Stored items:
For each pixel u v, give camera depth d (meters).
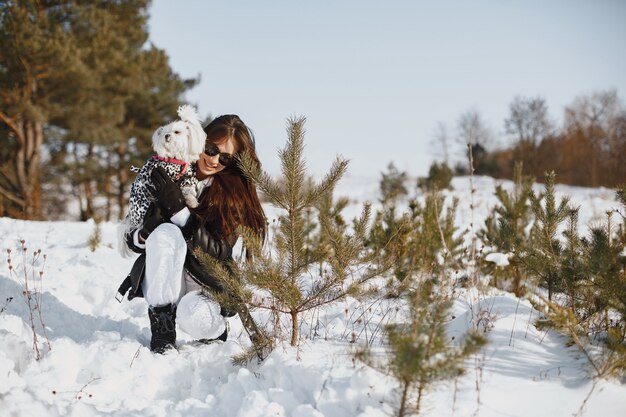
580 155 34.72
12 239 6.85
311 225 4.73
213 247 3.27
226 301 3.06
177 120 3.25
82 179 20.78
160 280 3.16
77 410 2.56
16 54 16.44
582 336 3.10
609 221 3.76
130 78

__Exercise prompt__
Copy each entry exactly, with no pictures.

__Reply__
For each pixel u v, give camera depth d (meters).
580 155 34.72
12 239 6.85
311 225 4.73
213 247 3.27
226 301 3.06
177 120 3.25
82 179 20.78
160 280 3.16
77 410 2.56
16 54 16.44
582 336 3.10
609 221 3.76
130 78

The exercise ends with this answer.